A antropofagia nossa de cada dia

Em matéria publicada na quarta-feira 17, a Folha de SP trouxe uma espécie de perfil das barbies mandrake. São produtoras de conteúdo para o Tiktok, focadas em abordar o cotidiano dos bailes funk de São Paulo, que tem como grande marca estética um visual rosa-choque com fortes marcas da boneca da Mattel, em conjunção com elementos do vestuário das grandes periferias brasileiras.

Correntes grossas, óculos Juliet, gorros, bonés, todos sempre rosa. Um visual que mistura referências de uma cultura do vestiário jovem norte-americano dos anos 1990 e 2000, muito aplicado na música pop, entre artistas, apresentadores de TV e outros formadores de opinião. Já Barbie é um fenômeno comercial e cultural de pelo menos meio século, tomando os corações e mentes de crianças em praticamente todo o mundo desde sua criação.

A cultura de massa nas grandes periferias do Brasil é marcada pelo referenciamento criativo aos ícones estéticos da indústria cultural, sobretudo a norte-americana. Esta dinâmica se torna mais evidente a partir dos anos 1980, com a abertura política e econômica do país a partir de 1985.

No entanto, esse consumo criativo do que vem de fora é algo muito mais antigo em terras tupiniquins. Pelo menos desde o início do movimento modernista, que tem sua inauguração institucional em 1922, na Semana de Arte Moderna de São Paulo.

Oswald de Andrade, nome de vanguarda do movimento, escreve em seu Manifesto Antropófago, de 1928: “Só me interessa o que não é meu. Lei do homem. Lei do antropófago.”

E diferentemente dos outros movimentos modernistas do mundo, o brasileiro se tornou política de estado: a ascensão de Getúlio Vargas em 1930 elege o modernismo como espécie de estética oficial das ações de governo, sobretudo nas frentes de cultura e educação, com ministros como Gustavo Capanema, por exemplo.

A antropofagia, no entanto, era restrita a certas elites culturais brasileiras. Circulava enquanto conceito principalmente entre cineastas, escritores e músicos. O jazz americano, por exemplo, é responsável pelas características mais singulares da bossa nova. Já o cinema novo de Glauber Rocha bebe da Nouvelle Vague de Godard.
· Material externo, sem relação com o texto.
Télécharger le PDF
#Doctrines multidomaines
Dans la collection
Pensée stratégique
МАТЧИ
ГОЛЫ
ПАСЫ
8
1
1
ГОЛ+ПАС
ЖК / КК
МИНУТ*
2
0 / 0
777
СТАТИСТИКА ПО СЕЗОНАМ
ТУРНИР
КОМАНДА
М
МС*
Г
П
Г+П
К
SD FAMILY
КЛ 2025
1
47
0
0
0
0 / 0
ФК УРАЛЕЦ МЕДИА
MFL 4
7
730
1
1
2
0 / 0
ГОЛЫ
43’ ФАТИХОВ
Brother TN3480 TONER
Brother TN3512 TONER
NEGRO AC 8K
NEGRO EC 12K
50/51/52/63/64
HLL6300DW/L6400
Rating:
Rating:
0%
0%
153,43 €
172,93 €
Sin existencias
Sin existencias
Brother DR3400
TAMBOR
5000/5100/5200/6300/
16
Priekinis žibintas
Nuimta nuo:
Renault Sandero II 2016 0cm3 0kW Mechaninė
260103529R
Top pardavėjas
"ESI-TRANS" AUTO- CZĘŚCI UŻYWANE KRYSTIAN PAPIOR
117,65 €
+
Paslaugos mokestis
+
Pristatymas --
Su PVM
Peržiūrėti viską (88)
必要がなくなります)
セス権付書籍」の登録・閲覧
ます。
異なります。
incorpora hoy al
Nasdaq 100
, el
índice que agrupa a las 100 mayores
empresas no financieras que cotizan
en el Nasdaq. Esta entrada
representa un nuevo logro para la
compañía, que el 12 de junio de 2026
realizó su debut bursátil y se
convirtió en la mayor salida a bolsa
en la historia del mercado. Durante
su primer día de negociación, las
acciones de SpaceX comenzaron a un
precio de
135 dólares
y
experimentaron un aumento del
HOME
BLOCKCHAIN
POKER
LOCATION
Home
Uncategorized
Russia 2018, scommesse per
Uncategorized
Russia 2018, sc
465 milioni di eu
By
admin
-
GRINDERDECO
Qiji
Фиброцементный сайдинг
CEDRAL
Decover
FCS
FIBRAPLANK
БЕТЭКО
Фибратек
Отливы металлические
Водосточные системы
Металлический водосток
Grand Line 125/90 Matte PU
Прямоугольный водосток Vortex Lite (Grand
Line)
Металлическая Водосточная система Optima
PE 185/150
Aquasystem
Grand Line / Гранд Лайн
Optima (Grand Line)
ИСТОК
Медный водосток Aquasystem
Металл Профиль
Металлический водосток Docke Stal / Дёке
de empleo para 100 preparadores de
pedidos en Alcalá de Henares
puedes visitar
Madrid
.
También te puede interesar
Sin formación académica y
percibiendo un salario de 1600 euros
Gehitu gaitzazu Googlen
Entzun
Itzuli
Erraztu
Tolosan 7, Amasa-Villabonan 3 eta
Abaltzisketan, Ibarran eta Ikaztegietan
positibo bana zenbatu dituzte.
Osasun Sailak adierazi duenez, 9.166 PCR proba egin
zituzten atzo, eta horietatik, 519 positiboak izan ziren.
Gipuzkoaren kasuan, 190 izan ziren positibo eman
Os exemplos são muitos.

No entanto, como dito, a antropofagia de fato ganha escala popular com a reabertura política dos anos 1980. Ela viabiliza o maior acesso a produtos culturais de fora, como a música, o cinema, o jornalismo e todas as outras commodities que se pode pensar. E a evolução tecnológica barateia custos de produção fora das grandes produtoras.

Parece que movimentos como das barbies mandrake são exemplos claros disso. Uma cultura que não é cópia, pois tem seu agenciamento, tem sua atitude. É caminho natural do país ambivalentemente modernista que somos.